The Mirror In The Well

    
BOOK REVIEW by Willard Manus

Lots of women have written about sex in a frank way--Anais Nin and Anne Carson, for example--but none so graphically as Michele Aharonian Marcom in her new novel, THE MIRROR IN THE WELL (Dalkey Archive Press). Marcom's unnamed heroine is a married woman with children who enters into an affair with an equally anonymous man whose ferocious sexual appetite changes her life, both in good and bad ways.

The man introduces her (at age 38) to oral sex. The pleasure transforms her, fills her (for the first time) with sexual satisfaction, then rapture and obsession. She risks everything to be with him, sometimes hating herself (and him) for her recklessness and abandon. But the sex is fantastic and she can't give it up, not even when her husband discovers the affair and threatens to dump her.
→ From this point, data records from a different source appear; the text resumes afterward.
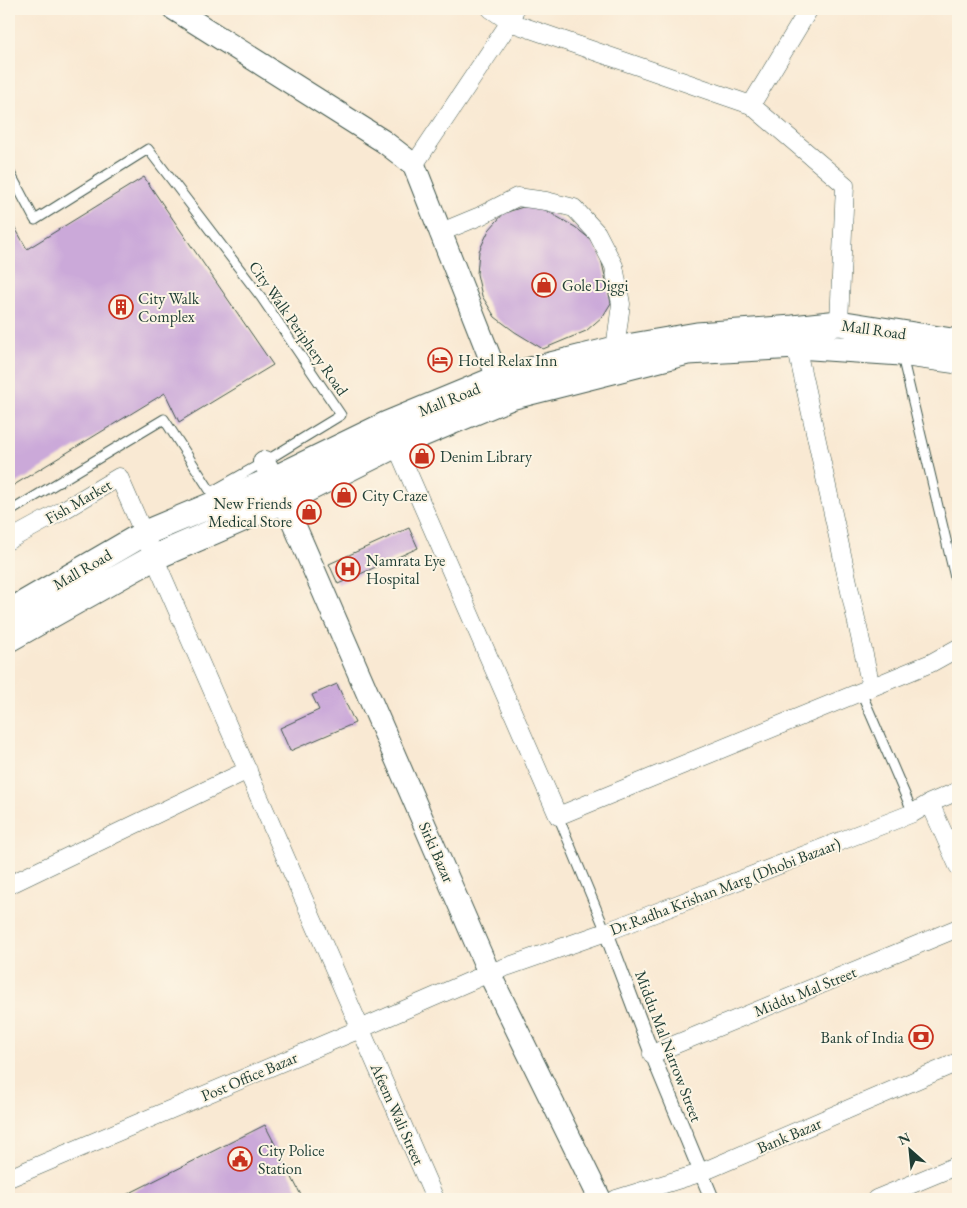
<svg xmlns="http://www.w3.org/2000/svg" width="967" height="1208" font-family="'EB Garamond',serif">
<rect width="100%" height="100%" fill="#fcf5e5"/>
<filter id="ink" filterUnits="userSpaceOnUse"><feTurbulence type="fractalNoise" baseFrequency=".02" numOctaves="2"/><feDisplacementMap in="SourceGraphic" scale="10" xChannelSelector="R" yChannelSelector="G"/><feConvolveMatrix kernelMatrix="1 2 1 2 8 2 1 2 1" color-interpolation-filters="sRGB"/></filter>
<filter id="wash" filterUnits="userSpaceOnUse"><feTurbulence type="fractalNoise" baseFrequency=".0096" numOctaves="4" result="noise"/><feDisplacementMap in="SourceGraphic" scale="20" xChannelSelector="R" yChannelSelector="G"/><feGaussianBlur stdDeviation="1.12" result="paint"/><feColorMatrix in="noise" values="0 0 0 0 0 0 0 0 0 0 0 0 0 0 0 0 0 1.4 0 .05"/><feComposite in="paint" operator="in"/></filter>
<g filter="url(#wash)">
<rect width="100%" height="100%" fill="#f9e9d3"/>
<g id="blocks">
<path fill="#cba9d9" d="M 144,177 L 273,365 L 179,422 L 165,393 L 9,488 L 9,217 L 27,249 Z
M 523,207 L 540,207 L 575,227 L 590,239 L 600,254 L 611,303 L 603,316 L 586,331 L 543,349 L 515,332 L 495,317 L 482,296 L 477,274 L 479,251 L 489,230 L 504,213 Z
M 409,528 L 418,548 L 338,584 L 329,564 Z
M 337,684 L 355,723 L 290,751 L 280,728 L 319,710 L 312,695 Z
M 265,1125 L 303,1199 L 118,1199 Z"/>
</g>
</g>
<g filter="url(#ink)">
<use href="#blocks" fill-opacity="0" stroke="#40574c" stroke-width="1"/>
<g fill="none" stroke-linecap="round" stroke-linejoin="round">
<g stroke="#40574c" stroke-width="11">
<path id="service" d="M 9,171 L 35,220 L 148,149 L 261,297 L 341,415 L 264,462 L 211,492 L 164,419 L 9,512
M 902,356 L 958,590
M 861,692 L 913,813
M 558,816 L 606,932"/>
</g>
<g stroke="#40574c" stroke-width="16">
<path id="pedestrian" d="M 606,932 L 652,1054 L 712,1199"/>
</g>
<g stroke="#40574c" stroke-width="19">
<path id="minor" d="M 491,9 L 510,22 L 515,9
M 751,105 L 809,9
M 414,165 L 510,22 L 751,105 L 845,185 L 839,323
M 439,233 L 480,216 L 517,197 L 546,201 L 574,208 L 597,233 L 614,266 L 621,304 L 615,349
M 794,336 L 871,687
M 396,445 L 558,816 L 931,663 L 958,648
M 9,540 L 62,511 L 119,477 L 435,1199
M 930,803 L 958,866
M 9,885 L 248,770
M 652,1054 L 958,928
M 9,1178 L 360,1029 L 489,973 L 606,932 L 913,813 L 930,803 L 958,791
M 616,1199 L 700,1173 L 958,1062
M 876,1199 L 958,1165"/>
</g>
<g stroke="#40574c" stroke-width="24">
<path id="tertiary" d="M 174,9 L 383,141 L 414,165 L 498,378
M 264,462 L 274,479
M 284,501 L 489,973 L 600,1199"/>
</g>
<g stroke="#40574c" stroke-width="27">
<path id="secondary" d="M 9,612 L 145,533 L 274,479 L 387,424 L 498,378 L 615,349 L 697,335 L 793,328 L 839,323 L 958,342
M 9,639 L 155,557 L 284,501 L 396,445 L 511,397 L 688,352 L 797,346 L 901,353 L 958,361"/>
</g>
<use href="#service" stroke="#fff" stroke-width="9"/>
<use href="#pedestrian" stroke="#fff" stroke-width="14"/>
<use href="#minor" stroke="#fff" stroke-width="18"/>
<use href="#tertiary" stroke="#fff" stroke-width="22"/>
<use href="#secondary" stroke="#fff" stroke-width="25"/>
</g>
</g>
<defs>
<g id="shop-ring" transform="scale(1.25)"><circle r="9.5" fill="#fcf5e5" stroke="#c8321e" stroke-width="1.5"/><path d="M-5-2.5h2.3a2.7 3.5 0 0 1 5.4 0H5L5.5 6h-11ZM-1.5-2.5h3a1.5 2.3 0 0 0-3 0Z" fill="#c8321e"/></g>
<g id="building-ring" transform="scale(1.25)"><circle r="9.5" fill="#fcf5e5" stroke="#c8321e" stroke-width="1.5"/><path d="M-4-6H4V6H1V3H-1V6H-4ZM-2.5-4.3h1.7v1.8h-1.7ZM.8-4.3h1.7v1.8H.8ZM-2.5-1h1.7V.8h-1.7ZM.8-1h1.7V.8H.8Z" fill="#c8321e"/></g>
<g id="hotel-ring" transform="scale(1.25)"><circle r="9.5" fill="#fcf5e5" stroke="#c8321e" stroke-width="1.5"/><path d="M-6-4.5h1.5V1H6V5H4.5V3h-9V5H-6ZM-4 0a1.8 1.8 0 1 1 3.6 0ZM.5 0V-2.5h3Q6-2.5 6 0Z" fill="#c8321e"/></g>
<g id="hospital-ring" transform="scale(1.25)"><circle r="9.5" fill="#fcf5e5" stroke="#c8321e" stroke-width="1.5"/><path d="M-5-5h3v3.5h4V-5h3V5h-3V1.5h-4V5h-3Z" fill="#c8321e"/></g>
<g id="bank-ring" transform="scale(1.25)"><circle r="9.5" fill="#fcf5e5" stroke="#c8321e" stroke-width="1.5"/><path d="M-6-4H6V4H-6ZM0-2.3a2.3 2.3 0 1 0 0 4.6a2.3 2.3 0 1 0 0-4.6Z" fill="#c8321e"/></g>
<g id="civic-ring" transform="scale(1.25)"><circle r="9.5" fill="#fcf5e5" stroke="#c8321e" stroke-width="1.5"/><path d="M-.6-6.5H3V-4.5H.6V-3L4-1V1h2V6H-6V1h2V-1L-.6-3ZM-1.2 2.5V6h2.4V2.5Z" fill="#c8321e"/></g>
</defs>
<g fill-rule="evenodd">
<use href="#shop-ring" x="544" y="285"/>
<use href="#building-ring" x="121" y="307"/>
<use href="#hotel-ring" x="440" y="360"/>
<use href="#shop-ring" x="422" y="456"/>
<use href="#shop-ring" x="344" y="495"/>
<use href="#shop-ring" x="309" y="512"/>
<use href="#hospital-ring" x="348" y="569"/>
<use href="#bank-ring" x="921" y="1037"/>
<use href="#civic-ring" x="240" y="1159"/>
</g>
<g text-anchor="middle" stroke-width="4" stroke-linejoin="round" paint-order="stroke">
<g font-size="16" fill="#1f3d34" stroke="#fcf5e5" text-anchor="start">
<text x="562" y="291">Gole Diggi</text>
<text x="138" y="304">City Walk<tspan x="138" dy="18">Complex</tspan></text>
<text x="458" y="366">Hotel Relax Inn</text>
<text x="440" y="462">Denim Library</text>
<text x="362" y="501">City Craze</text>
<text x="292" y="509" text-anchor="end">New Friends<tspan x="292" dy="18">Medical Store</tspan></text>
<text x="366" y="566">Namrata Eye<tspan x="366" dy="18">Hospital</tspan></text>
<text x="904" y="1043" text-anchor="end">Bank of India</text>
<text x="258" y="1156">City Police<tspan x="258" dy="18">Station</tspan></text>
</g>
<g font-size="16" fill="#1f3d34" stroke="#fcf5e5">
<text transform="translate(299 328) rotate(55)" y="6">City Walk Periphery Road</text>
<text transform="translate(874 329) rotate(8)" y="6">Mall Road</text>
<text transform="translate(449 399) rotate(-22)" y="6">Mall Road</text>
<text transform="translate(78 501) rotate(-30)" y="6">Fish Market</text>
<text transform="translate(82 569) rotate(-30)" y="6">Mall Road</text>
<text transform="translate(437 852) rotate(66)" y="6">Sirki Bazar</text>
<text transform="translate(725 886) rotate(-21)" y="6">Dr.Radha Krishan Marg (Dhobi Bazaar)</text>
<text transform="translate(805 991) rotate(-22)" y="6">Middu Mal Street</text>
<text transform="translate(669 1046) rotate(69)" y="6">Middu Mal Narrow Street</text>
<text transform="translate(249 1076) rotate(-23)" y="6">Post Office Bazar</text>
<text transform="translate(398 1114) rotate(66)" y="6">Afeem Wali Street</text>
<text transform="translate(789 1135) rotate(-23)" y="6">Bank Bazar</text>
</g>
</g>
<rect width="967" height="1208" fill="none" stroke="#fcf5e5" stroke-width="30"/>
<g transform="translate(910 1150) rotate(333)" stroke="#fcf5e5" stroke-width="4" paint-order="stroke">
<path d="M0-4L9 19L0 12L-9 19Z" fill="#1f3d34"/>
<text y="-8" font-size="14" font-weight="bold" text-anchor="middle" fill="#1f3d34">N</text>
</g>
</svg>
Although Marcom's sex scenes are raw and explicit, her book is no mere exercise in pornography. The author is too much of a poet and stylist for that, one who uses language in unique, mysterious ways, switching both male and female viewpoints throughout, often in the same sentence or paragraph. She also weaves her own authorial voice into the narrative, with original and striking results. Here is a sample of a typical Marcom paragraph:

"How can a book such as this one end? Will the girl and her lover marry and fight until they have died? Will the girl beg her husband to re-marry her and save her, finally, from the banshee which eats her stomach, throat and spine? Will the girl find other lovers, more men, and then later tell a story about this time when pain and the wounds of the lover, the husband, the cunt itself is a wound, delimited of all the days? The girl looks up from where she stands, she is still in the scene with her lover on the streets of her city, it is night and she cries in the street and in vain and he stands three paces away from her and he doesn't comfort her and she wonders how she has come to this moment, how their lovemaking on the floor of his workroom, those glorious eternal days, led them to this nightime almost two years later, and how to make sense of it, make sense of her life and give it meaning; how to pull out of the labyrinth into the labyrinth, make the girl into the queen and the lover into her king and their children are by their side and he has not killed her on the morn and she has seduced him with her stories and the dervishes and the djinn and the sailors have returned home to the beginning of the nights tonight."